Facebook’s research into vaccine hesitancy will force the company to walk a fine line if it decides to further police it, since much of the content regards expressions of concern and doubt versus outright misinformation.

“Vaccine conversations are nuanced, so content can’t always be clearly divided into helpful and harmful,” wrote Kang-Xing Jin, Facebook’s head of health, in an opinion article last week in the San Francisco Chronicle. “It’s hard to draw the line on posts that contain people’s personal experiences with vaccines.”

But according to the documents, Facebook worries about the content that does not break its rules outright. “While research is very early, we’re concerned that harm from non-violating content may be substantial,” the documents said.

That risk of harm seems to be disproportionately affecting a few communities, Facebook’s engineers found.

The results from Facebook’s early research track with findings from disinformation researchers who have noted that a small minority of people, particularly influencers and people who post frequently or use underhanded tactics to spread their message, can have an outsize impact on the conversation and act as superspreaders of misleading information.

The researchers noted that while some small percentage of vaccine hesitant comments could be overcome when they were posted in communities with a diverse range of opinions, the concentration of such comments in small groups suggests that they are becoming echo chambers where people simply reinforce people’s preexisting ideas.

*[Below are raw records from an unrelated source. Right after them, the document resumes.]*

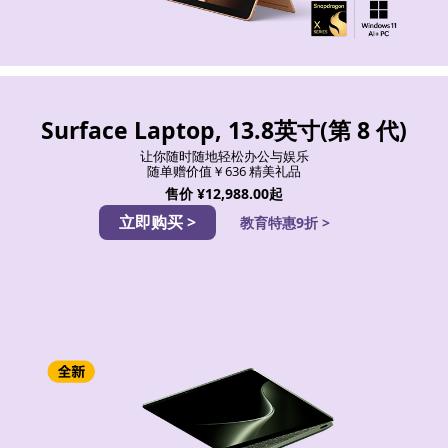
Surface Laptop, 13.8英寸(第 8 代)
让你随时随地轻松办公与娱乐
随单赠价值￥636 精美礼品
售价
¥12,988.00起
立即购买 >
教育特惠9折 >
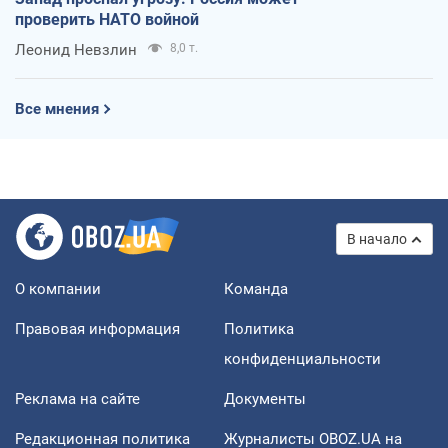
проверить НАТО войной
Леонид Невзлин
8,0 т.
Все мнения
В начало
О компании
Команда
Правовая информация
Политика
конфиденциальности
Реклама на сайте
Документы
Редакционная политика
Журналисты OBOZ.UA на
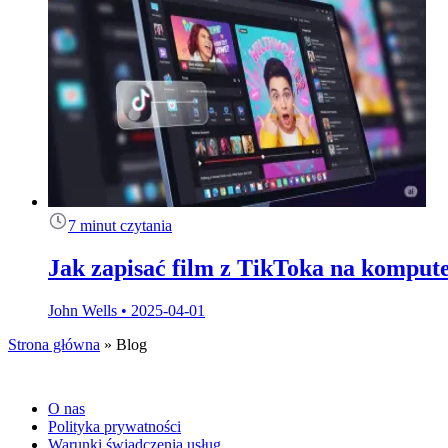
7 minut czytania
Jak zapisać film z TikToka na kompu
John Wells
•
2025-04-01
Strona główna
»
Blog
O nas
Polityka prywatności
Warunki świadczenia usług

In segments that were affiliated with QAnon, the study found widespread vaccine skepticism. “It’s possible QAnon is causally connected to vaccine hesitancy,” the document said. In QAnon communities, skepticism of vaccines was connected to a distrust of elites and institutions.

Last year, external researchers found that QAnon groups in Facebook were influential in fueling the spread of a misinformation-filled documentary called “Plandemic” on social platforms.

The internal Facebook study found that comments that could contribute to vaccine hesitancy overlap with QAnon and go well beyond it, into many other different types of communities. While QAnon groups appeared to be more focused on a possible distrust of authority as a reason for doubting the vaccine, other groups had different ways of expressing their doubts and worries. This finding suggests that public health experts will need to develop nuanced messages when trying to address vaccine hesitancy in the population.